The project is being led by Dr Roozbeh Rafati and Dr Amin Sharifi from the University’s School of Engineering.  It is supported by the Oil and Gas Technology Centre (OGTC) and three industrial partners - Chrysaor Production UK Limited, Schlumberger and ChampionX.

The work is based on the development of so-called ‘smart fluids’ using nanoparticles that significantly improve existing techniques that promote well production.

Dr Sharifi said: 'There are challenges associated with the gas production from mature reservoirs where reservoir pressure is low and gas production may become uneconomic using the current technologies.

“We have been discussing these issues with oil and gas companies since 2018, and based on fundamental research has been carried out here at the School of Engineering, we are using nanotechnology to develop smart fluids that have the potential to overcome these challenges.

The potential for this technology is huge, with significant annual production improvements foreseen per gas well." Dr Roozbeh Rafati

“Over the next 15 months we aim to prove that this technology will work, and if successful we will then move to a North Sea field trial in 2021.”

Dr Rafati added: 'The potential for this technology is huge, with significant annual production improvements foreseen per gas well.  Not only will it provide economic benefit through operational savings, but it will also offer an environmentally friendly solution compared to current technologies. We believe it will be a game-changer for the industry.'

Craig Hodge, Project Engineer at the Oil & Gas Technology Centre, said: 'The development of nanotechnology to improve foam performance used as a method of artificial lift, has exciting potential to be a cost effective means of significantly increasing recovery from low pressure, water loaded gas fields.

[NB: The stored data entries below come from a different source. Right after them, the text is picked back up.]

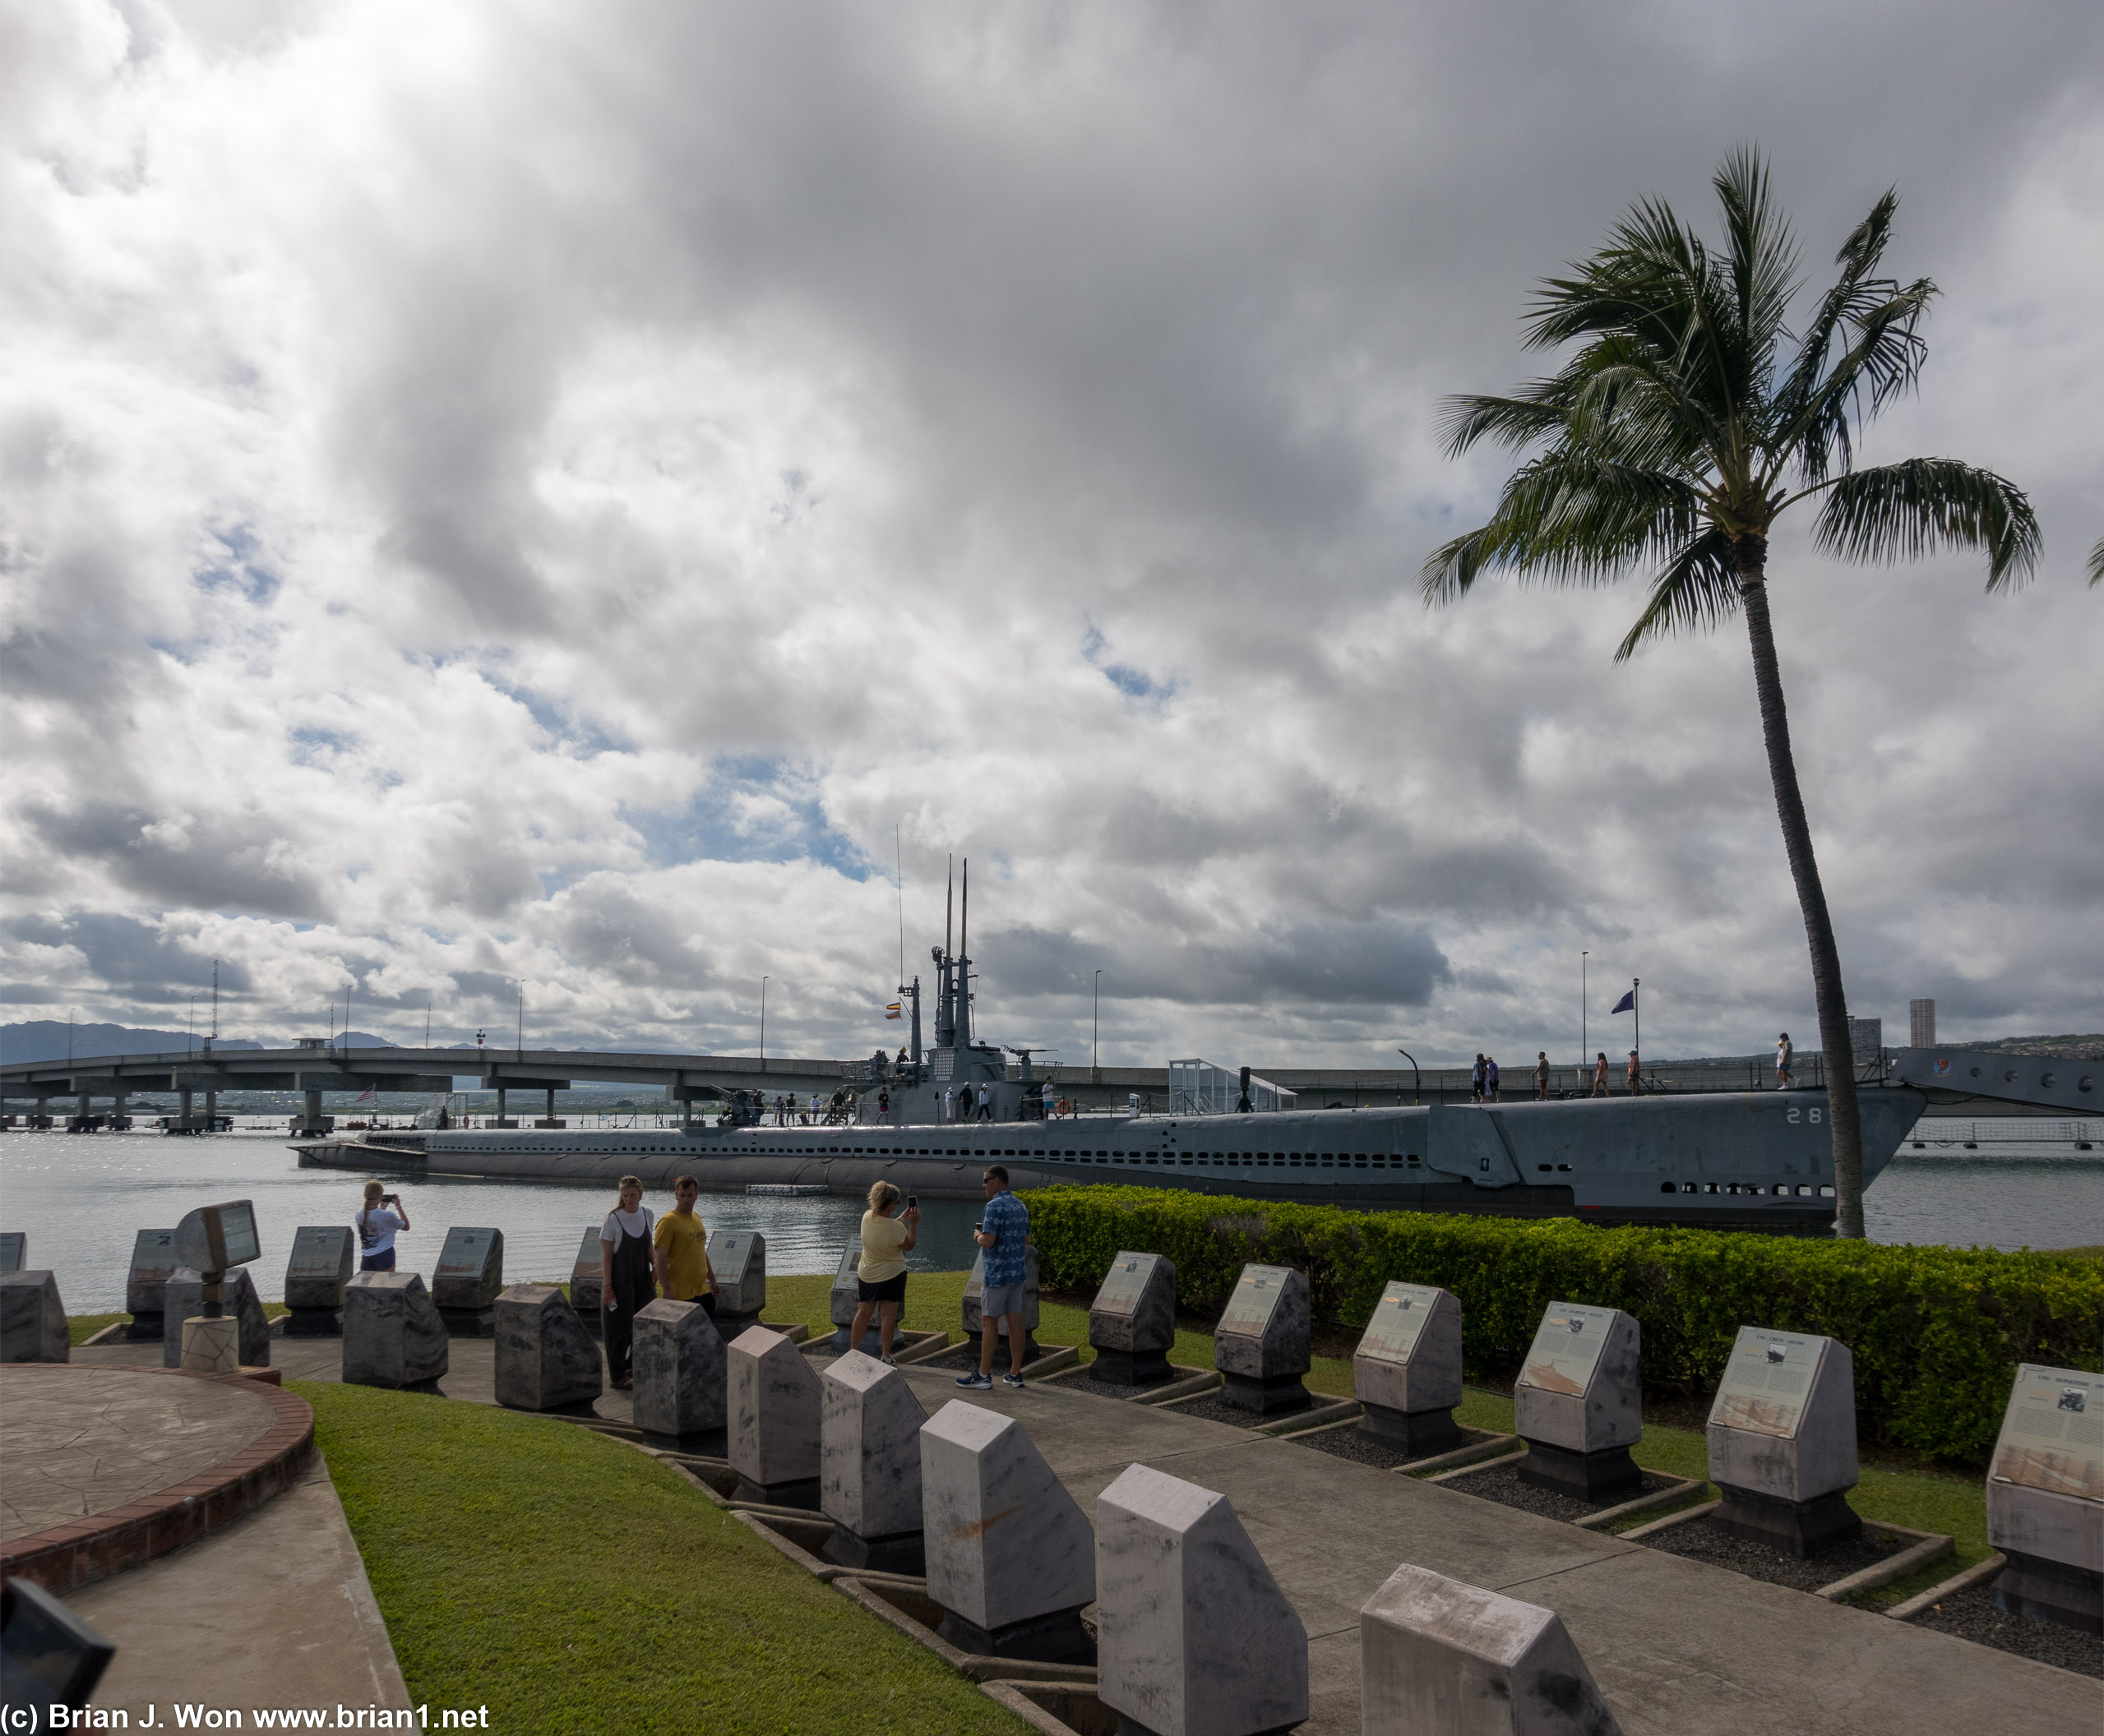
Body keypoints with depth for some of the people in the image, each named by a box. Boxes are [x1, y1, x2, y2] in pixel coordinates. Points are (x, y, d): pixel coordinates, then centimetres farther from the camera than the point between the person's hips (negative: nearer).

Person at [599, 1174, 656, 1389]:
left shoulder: (647, 1214, 1)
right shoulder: (613, 1220, -15)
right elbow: (606, 1257, -13)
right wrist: (607, 1288, -15)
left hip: (642, 1279, 6)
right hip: (620, 1282, -6)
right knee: (620, 1329, 3)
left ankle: (633, 1366, 31)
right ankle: (617, 1376, 18)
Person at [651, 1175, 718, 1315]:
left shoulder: (696, 1217, 12)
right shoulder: (668, 1222, -13)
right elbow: (659, 1260, -18)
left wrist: (712, 1280, 21)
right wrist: (668, 1293, -22)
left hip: (702, 1291, 8)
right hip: (681, 1296, -8)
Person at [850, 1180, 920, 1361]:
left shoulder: (867, 1217, -10)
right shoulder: (896, 1228, -27)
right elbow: (909, 1245, -10)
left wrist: (904, 1216, 13)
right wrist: (913, 1223, -9)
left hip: (866, 1275, 5)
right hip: (891, 1274, -5)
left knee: (863, 1312, 13)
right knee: (888, 1315, 6)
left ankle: (853, 1351, 16)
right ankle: (886, 1355, 11)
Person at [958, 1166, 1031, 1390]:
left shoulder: (994, 1206, -17)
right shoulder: (1021, 1206, 10)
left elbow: (988, 1241, -23)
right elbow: (1026, 1238, 18)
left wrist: (978, 1236, -2)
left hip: (997, 1274, -8)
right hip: (1017, 1272, 8)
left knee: (989, 1322, 1)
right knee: (1015, 1321, 9)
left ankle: (984, 1375, 6)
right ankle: (1015, 1374, 12)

'Engineering nanoparticles to enhance foam performance and stability will not only maximise the uptime of wells, but will improve the environmental profile of foamer treatments through reduced chemical demand.'

Scott McCrorie, VP Technical Assurance & Innovation Chrysaor, added: 'The development and deployment of this innovative technology will reduce the recycle time on our cyclic gas wells, enhancing recovery and improving both plant efficiency and carbon intensity'.